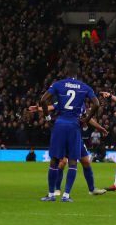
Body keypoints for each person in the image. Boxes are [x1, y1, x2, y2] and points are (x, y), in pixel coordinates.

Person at [31, 61, 107, 202]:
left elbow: (43, 100)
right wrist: (86, 120)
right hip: (74, 127)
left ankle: (51, 194)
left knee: (55, 160)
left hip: (59, 125)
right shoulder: (84, 88)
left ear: (65, 73)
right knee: (73, 161)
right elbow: (96, 104)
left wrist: (47, 117)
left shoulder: (59, 85)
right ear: (77, 74)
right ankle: (66, 195)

================

YOUR OBJECTIVE: Every line above that holds "right" should be tallied; answer with the total alone.

EXERCISE OUTPUT: 7